The failure of the main stream media to interrogate the root causes and purposes of proposals like these, and the blind adherence to free market profiteering, have resulted in a two-pronged assault by ‘press release journalism’ and ‘spreadsheet economics’.
The distraction and deception continues with the dominating politics of nationalism, British and Irish, with their razzle dazzle rhetoric, flags, cultural crusades and ‘jam tomorrow’ promises.
The continuing, and forced, segregation of our children’s education costs in excess of £600,000 per day. Well over £200 million each and every year.
A conservative estimate on the price of keeping our 100 plus ‘peace walls’ would be around £2 billion annually. To that we can add the associated costs of running and maintaining ‘two communities’ and parallel societies. Factor in a morally and economically justifiable increase in Corporation Tax and all of a sudden our economic future takes on a different complexion.

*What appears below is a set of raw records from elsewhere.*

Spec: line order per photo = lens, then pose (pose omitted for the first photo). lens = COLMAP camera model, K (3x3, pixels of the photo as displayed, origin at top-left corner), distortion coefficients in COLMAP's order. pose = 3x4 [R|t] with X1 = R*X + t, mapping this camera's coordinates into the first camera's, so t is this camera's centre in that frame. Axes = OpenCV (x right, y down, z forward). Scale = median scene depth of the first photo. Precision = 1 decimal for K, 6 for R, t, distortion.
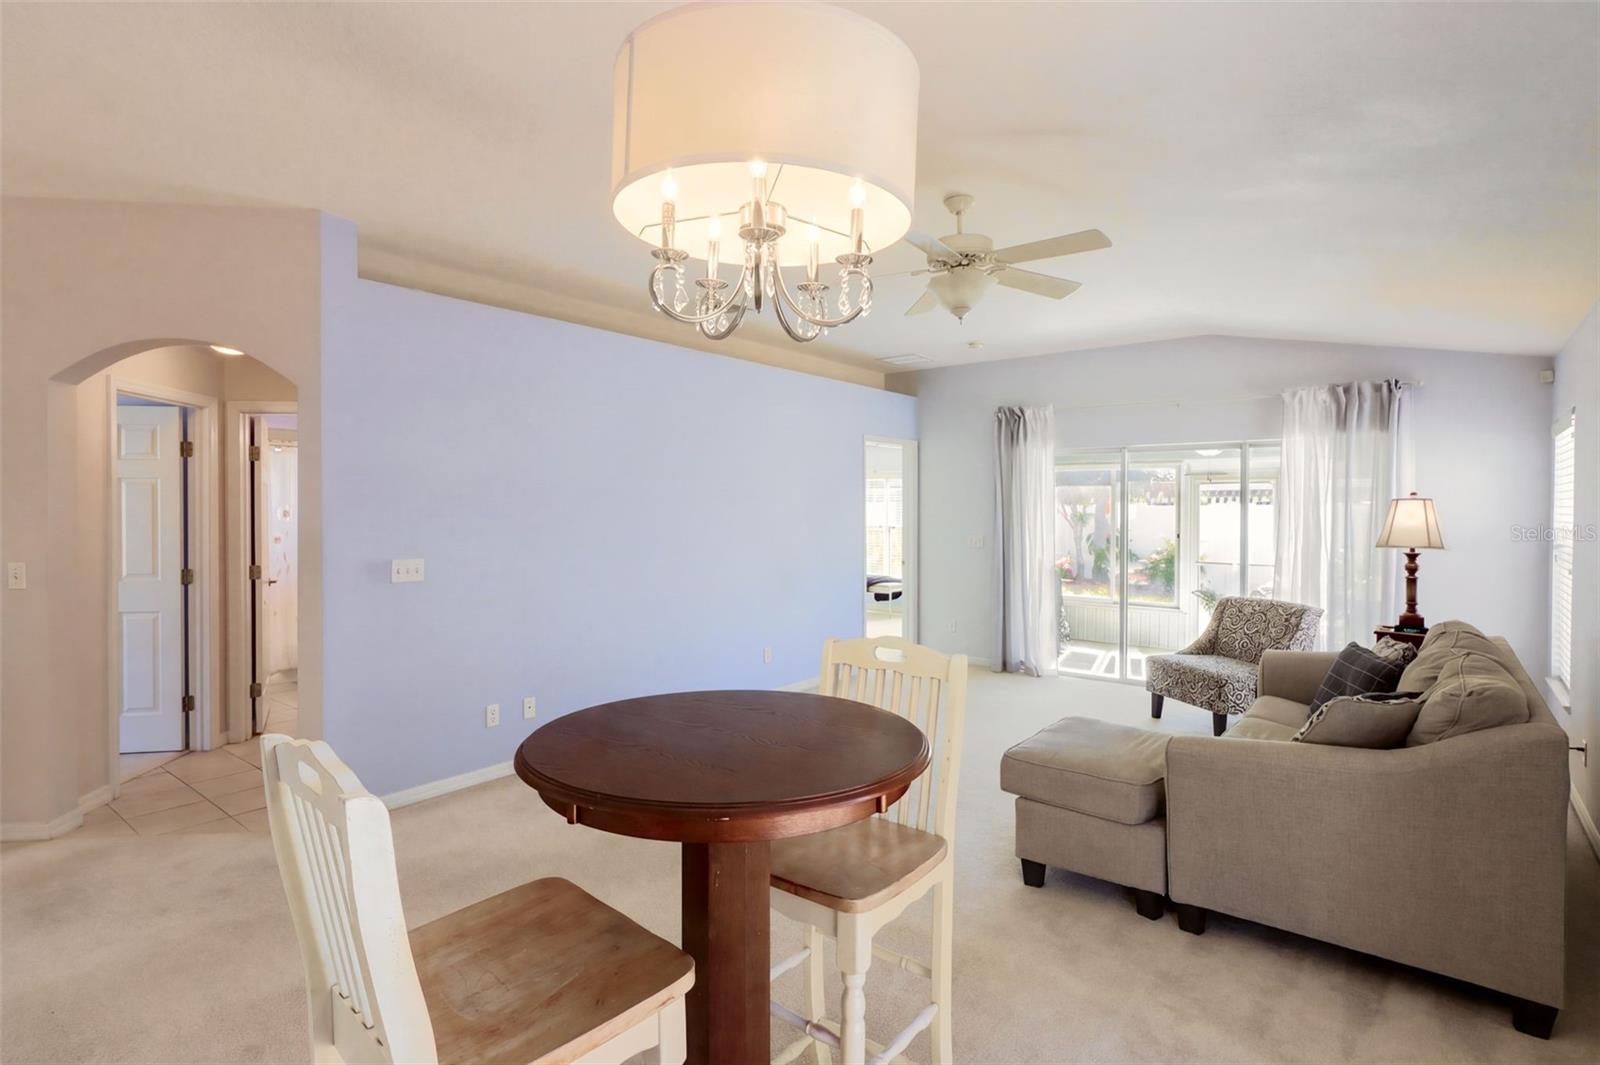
lens RADIAL K [[808.9, 0, 788.5], [0, 808.9, 522.1], [0, 0, 1]] dist [0.001485, -0.001375]
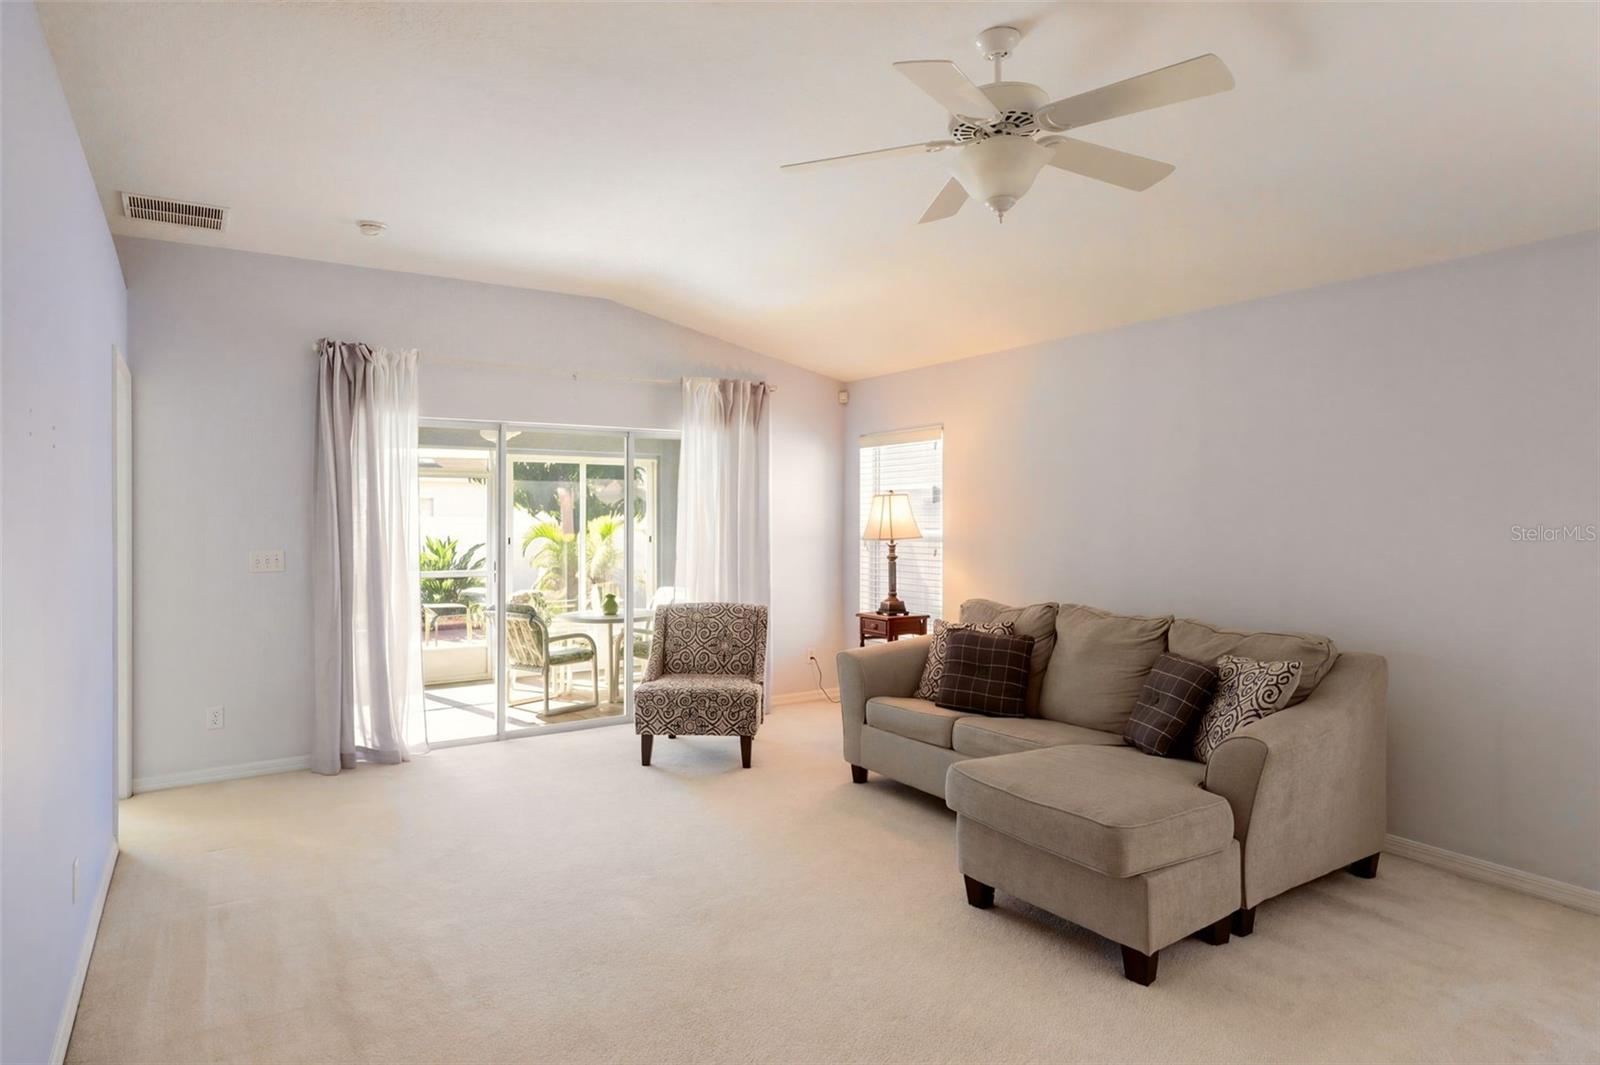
lens RADIAL K [[906.6, 0, 784.4], [0, 906.6, 522.5], [0, 0, 1]] dist [0.003639, -0.002028]
pose [[0.323457, -0.014309, 0.946135, -0.363904], [0.019017, 0.999782, 0.008619, -0.003846], [-0.946052, 0.015205, 0.323659, 0.601406]]
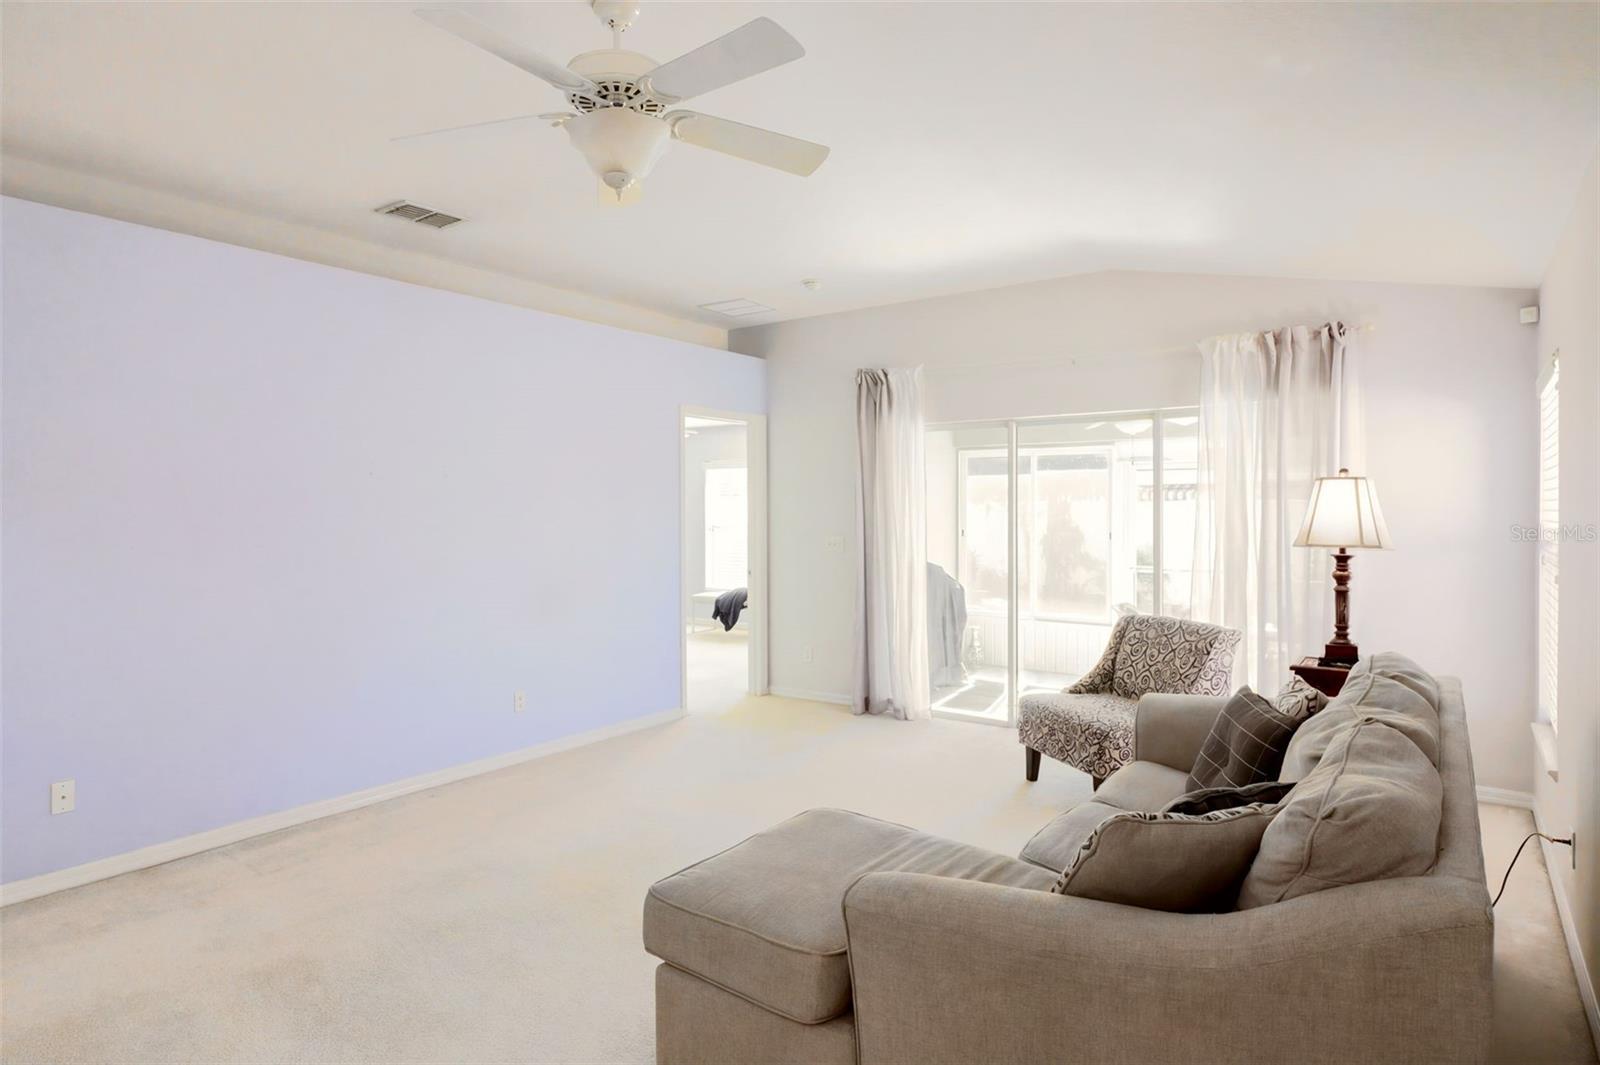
lens RADIAL K [[906.6, 0, 792.9], [0, 906.6, 524.3], [0, 0, 1]] dist [0.003639, -0.002028]
pose [[0.998887, -0.006400, 0.046740, 0.206743], [0.006491, 0.999977, -0.001793, 0.008166], [-0.046727, 0.002094, 0.998905, 0.186718]]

For as long as nationalisms dominate the political debate, journalists consume what they’re fed and capitalist economics dictate the shape, content and direction of our lives, then potential will go unfulfilled, opportunities will be denied, and the cynical and deadly division of working people and the denial of their interests will triumph.
For those who hold a different world view, those on the Left, the agenda and the programme couldn’t be clearer, nor the responsibility to pursue that alternative more pressing. History will have an unsympathetic view if every opportunity to stem that tide and establish an alternative socialist society is not planned for, pursued and taken.